= The problem =
Find the line that contains "59: (502, 104, 0.59)"; please output it and each line after it, exactly as shown, up to the end of the entries below, skipping pictures.
━━ Provided entries
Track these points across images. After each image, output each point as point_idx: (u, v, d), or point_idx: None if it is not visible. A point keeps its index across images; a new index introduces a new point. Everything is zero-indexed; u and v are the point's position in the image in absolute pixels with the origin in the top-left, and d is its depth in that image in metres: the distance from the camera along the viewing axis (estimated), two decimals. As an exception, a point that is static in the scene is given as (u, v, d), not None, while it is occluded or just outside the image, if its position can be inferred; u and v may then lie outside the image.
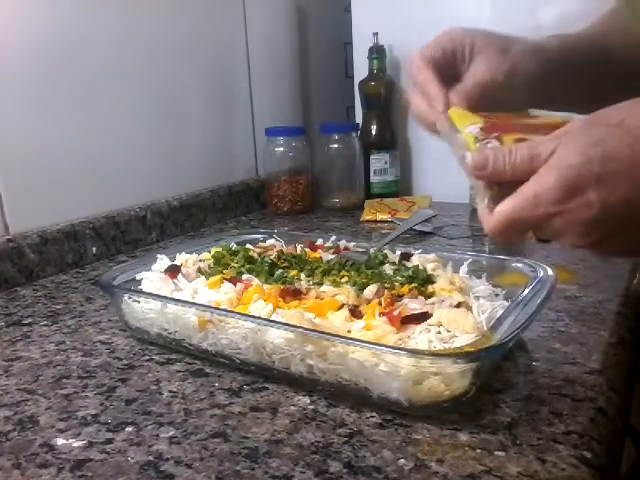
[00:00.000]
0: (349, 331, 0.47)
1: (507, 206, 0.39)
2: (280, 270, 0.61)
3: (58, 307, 0.71)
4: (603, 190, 0.36)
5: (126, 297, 0.58)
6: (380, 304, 0.51)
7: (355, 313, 0.50)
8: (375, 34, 1.18)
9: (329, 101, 1.50)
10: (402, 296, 0.53)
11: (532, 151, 0.39)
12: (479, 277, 0.59)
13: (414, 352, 0.42)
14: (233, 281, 0.58)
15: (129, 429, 0.44)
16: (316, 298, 0.54)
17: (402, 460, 0.39)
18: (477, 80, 0.50)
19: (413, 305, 0.51)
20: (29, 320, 0.67)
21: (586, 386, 0.46)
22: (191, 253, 0.69)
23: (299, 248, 0.69)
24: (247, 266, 0.63)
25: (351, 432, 0.42)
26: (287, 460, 0.39)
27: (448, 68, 0.51)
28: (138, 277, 0.63)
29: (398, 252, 0.67)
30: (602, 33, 0.60)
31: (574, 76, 0.55)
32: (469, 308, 0.50)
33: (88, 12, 0.88)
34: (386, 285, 0.56)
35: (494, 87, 0.50)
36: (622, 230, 0.38)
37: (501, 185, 0.40)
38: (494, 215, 0.40)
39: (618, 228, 0.38)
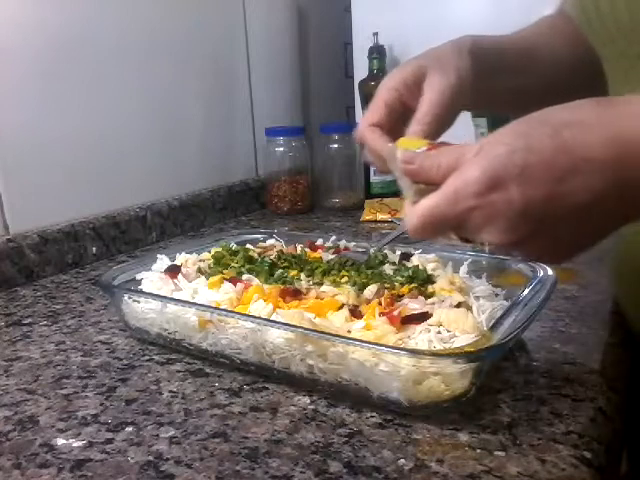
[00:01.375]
0: (349, 331, 0.47)
1: (428, 201, 0.39)
2: (280, 270, 0.61)
3: (58, 307, 0.71)
4: (525, 184, 0.35)
5: (126, 297, 0.58)
6: (380, 304, 0.51)
7: (355, 313, 0.50)
8: (375, 34, 1.18)
9: (329, 101, 1.50)
10: (402, 296, 0.53)
11: (458, 151, 0.39)
12: (479, 277, 0.59)
13: (414, 352, 0.42)
14: (233, 281, 0.58)
15: (129, 429, 0.44)
16: (316, 298, 0.54)
17: (402, 460, 0.39)
18: (430, 105, 0.51)
19: (413, 305, 0.51)
20: (29, 320, 0.67)
21: (586, 386, 0.46)
22: (191, 253, 0.69)
23: (299, 248, 0.69)
24: (247, 266, 0.63)
25: (351, 432, 0.42)
26: (287, 460, 0.39)
27: (406, 105, 0.52)
28: (138, 277, 0.63)
29: (398, 252, 0.67)
30: (533, 34, 0.62)
31: (487, 69, 0.55)
32: (469, 308, 0.50)
33: (87, 11, 0.88)
34: (386, 285, 0.56)
35: (449, 103, 0.51)
36: (545, 228, 0.37)
37: (427, 185, 0.40)
38: (415, 209, 0.39)
39: (541, 225, 0.36)
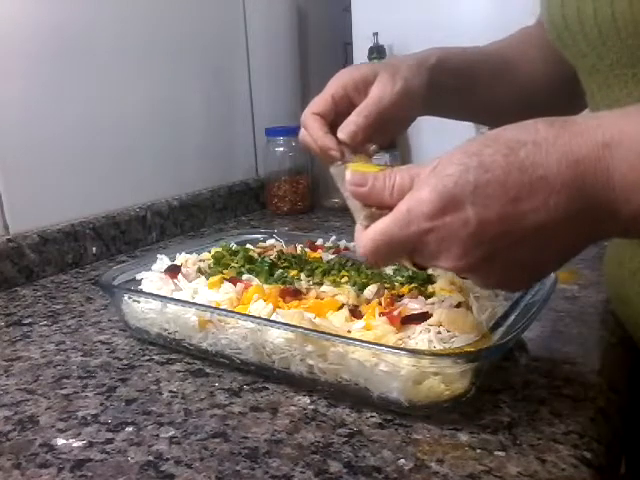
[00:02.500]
0: (349, 331, 0.47)
1: (380, 223, 0.37)
2: (280, 270, 0.61)
3: (58, 307, 0.71)
4: (479, 204, 0.34)
5: (126, 297, 0.58)
6: (380, 304, 0.51)
7: (355, 313, 0.50)
8: (375, 34, 1.18)
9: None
10: (402, 296, 0.53)
11: (412, 171, 0.38)
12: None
13: (414, 352, 0.42)
14: (233, 281, 0.58)
15: (129, 429, 0.44)
16: (316, 298, 0.54)
17: (402, 460, 0.39)
18: (372, 101, 0.53)
19: (413, 305, 0.51)
20: (29, 320, 0.67)
21: (586, 386, 0.46)
22: (191, 253, 0.68)
23: (299, 248, 0.69)
24: (247, 266, 0.63)
25: (351, 432, 0.42)
26: (287, 460, 0.39)
27: (350, 102, 0.55)
28: (138, 277, 0.63)
29: (398, 252, 0.66)
30: (507, 46, 0.63)
31: (453, 85, 0.58)
32: (469, 308, 0.50)
33: (86, 10, 0.88)
34: (386, 285, 0.56)
35: (388, 106, 0.53)
36: (503, 251, 0.35)
37: (379, 207, 0.39)
38: (367, 233, 0.38)
39: (498, 248, 0.35)
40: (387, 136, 0.59)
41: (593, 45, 0.47)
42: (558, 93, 0.62)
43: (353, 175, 0.40)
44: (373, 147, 0.57)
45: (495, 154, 0.34)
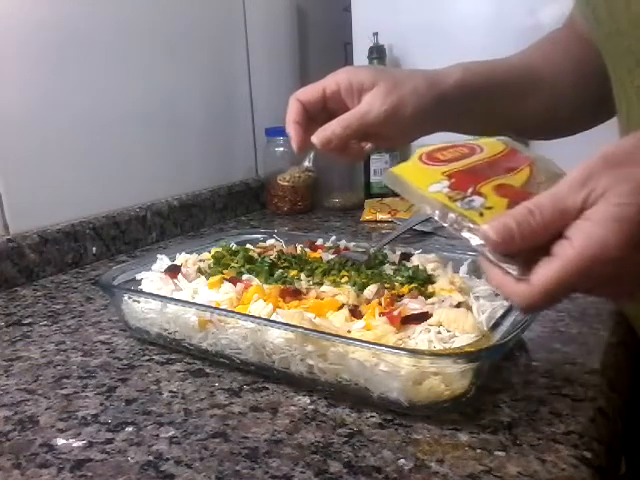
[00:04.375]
0: (349, 331, 0.47)
1: (551, 273, 0.33)
2: (280, 270, 0.61)
3: (58, 307, 0.71)
4: None
5: (126, 297, 0.58)
6: (380, 304, 0.51)
7: (355, 313, 0.50)
8: (375, 34, 1.18)
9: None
10: (402, 296, 0.53)
11: (559, 205, 0.33)
12: (479, 277, 0.59)
13: (414, 352, 0.42)
14: (233, 281, 0.58)
15: (129, 429, 0.44)
16: (316, 298, 0.54)
17: (402, 460, 0.39)
18: (357, 114, 0.53)
19: (413, 305, 0.51)
20: (29, 320, 0.67)
21: (586, 386, 0.46)
22: (191, 253, 0.69)
23: (299, 248, 0.69)
24: (247, 266, 0.63)
25: (351, 432, 0.42)
26: (287, 460, 0.39)
27: (341, 102, 0.55)
28: (138, 277, 0.63)
29: (398, 252, 0.67)
30: (530, 56, 0.62)
31: (471, 107, 0.57)
32: (469, 308, 0.50)
33: (85, 13, 0.88)
34: (386, 285, 0.56)
35: (372, 122, 0.53)
36: None
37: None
38: (534, 286, 0.33)
39: None
40: (383, 143, 0.59)
41: (635, 23, 0.45)
42: (584, 106, 0.61)
43: (497, 231, 0.34)
44: (369, 146, 0.57)
45: None
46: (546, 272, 0.33)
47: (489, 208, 0.36)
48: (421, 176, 0.41)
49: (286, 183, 0.66)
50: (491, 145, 0.44)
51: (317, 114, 0.57)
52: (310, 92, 0.56)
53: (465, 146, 0.44)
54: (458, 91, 0.55)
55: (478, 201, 0.37)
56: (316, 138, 0.54)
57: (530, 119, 0.62)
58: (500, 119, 0.62)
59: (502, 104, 0.59)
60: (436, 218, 0.38)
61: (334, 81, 0.55)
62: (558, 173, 0.39)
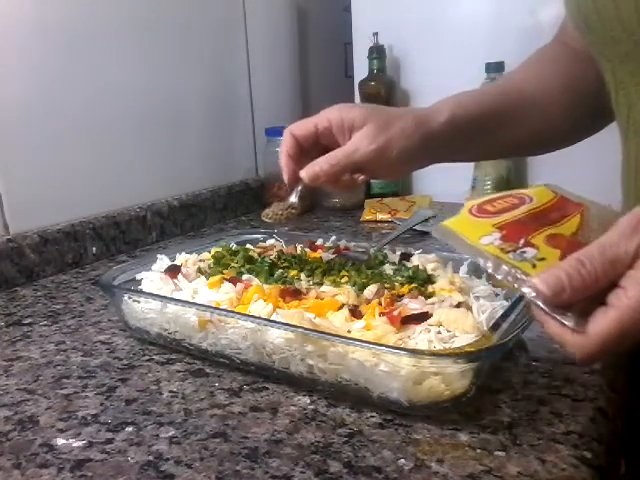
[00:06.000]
0: (349, 331, 0.47)
1: (608, 325, 0.33)
2: (280, 270, 0.61)
3: (58, 307, 0.71)
4: None
5: (126, 297, 0.58)
6: (380, 304, 0.51)
7: (355, 313, 0.50)
8: (375, 34, 1.18)
9: (329, 101, 1.49)
10: (402, 296, 0.53)
11: (609, 255, 0.34)
12: (479, 277, 0.59)
13: (414, 352, 0.42)
14: (233, 281, 0.58)
15: (129, 429, 0.44)
16: (316, 298, 0.54)
17: (402, 460, 0.39)
18: (345, 152, 0.55)
19: (413, 305, 0.51)
20: (29, 320, 0.67)
21: (586, 386, 0.46)
22: (191, 253, 0.69)
23: (299, 248, 0.69)
24: (247, 266, 0.63)
25: (351, 432, 0.42)
26: (287, 460, 0.39)
27: (332, 138, 0.57)
28: (138, 277, 0.63)
29: (398, 252, 0.67)
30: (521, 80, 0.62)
31: (463, 141, 0.59)
32: (469, 308, 0.50)
33: (86, 10, 0.88)
34: (386, 285, 0.56)
35: (360, 160, 0.55)
36: None
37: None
38: (592, 338, 0.33)
39: None
40: (375, 176, 0.61)
41: (630, 30, 0.46)
42: (580, 119, 0.62)
43: (548, 284, 0.34)
44: (361, 178, 0.58)
45: None
46: (603, 323, 0.33)
47: (542, 259, 0.37)
48: (472, 229, 0.41)
49: (268, 220, 0.67)
50: (540, 194, 0.44)
51: (310, 148, 0.58)
52: (303, 127, 0.58)
53: (514, 196, 0.44)
54: (448, 127, 0.56)
55: (530, 253, 0.37)
56: (305, 173, 0.56)
57: (524, 141, 0.63)
58: (495, 147, 0.63)
59: (495, 133, 0.60)
60: (490, 271, 0.38)
61: (326, 118, 0.57)
62: (611, 218, 0.38)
━━━━
= Exercise result =
59: (502, 104, 0.59)
60: (436, 218, 0.38)
61: (334, 81, 0.55)
62: (558, 173, 0.39)
[00:06.000]
0: (349, 331, 0.47)
1: (608, 325, 0.33)
2: (280, 270, 0.61)
3: (58, 307, 0.71)
4: None
5: (126, 297, 0.58)
6: (380, 304, 0.51)
7: (355, 313, 0.50)
8: (375, 34, 1.18)
9: (329, 101, 1.49)
10: (402, 296, 0.53)
11: (609, 255, 0.34)
12: (479, 277, 0.59)
13: (414, 352, 0.42)
14: (233, 281, 0.58)
15: (129, 429, 0.44)
16: (316, 298, 0.54)
17: (402, 460, 0.39)
18: (345, 152, 0.55)
19: (413, 305, 0.51)
20: (29, 320, 0.67)
21: (586, 386, 0.46)
22: (191, 253, 0.69)
23: (299, 248, 0.69)
24: (247, 266, 0.63)
25: (351, 432, 0.42)
26: (287, 460, 0.39)
27: (332, 138, 0.57)
28: (138, 277, 0.63)
29: (398, 252, 0.67)
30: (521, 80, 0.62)
31: (463, 141, 0.59)
32: (469, 308, 0.50)
33: (86, 10, 0.88)
34: (386, 285, 0.56)
35: (360, 160, 0.55)
36: None
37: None
38: (592, 338, 0.33)
39: None
40: (375, 176, 0.61)
41: (630, 30, 0.46)
42: (580, 119, 0.62)
43: (548, 284, 0.34)
44: (361, 178, 0.58)
45: None
46: (603, 323, 0.33)
47: (542, 259, 0.37)
48: (472, 229, 0.41)
49: (268, 220, 0.67)
50: (540, 194, 0.44)
51: (310, 148, 0.58)
52: (303, 127, 0.58)
53: (514, 196, 0.44)
54: (448, 127, 0.56)
55: (530, 253, 0.37)
56: (305, 173, 0.56)
57: (524, 141, 0.63)
58: (495, 147, 0.63)
59: (495, 133, 0.60)
60: (490, 271, 0.38)
61: (326, 118, 0.57)
62: (611, 218, 0.38)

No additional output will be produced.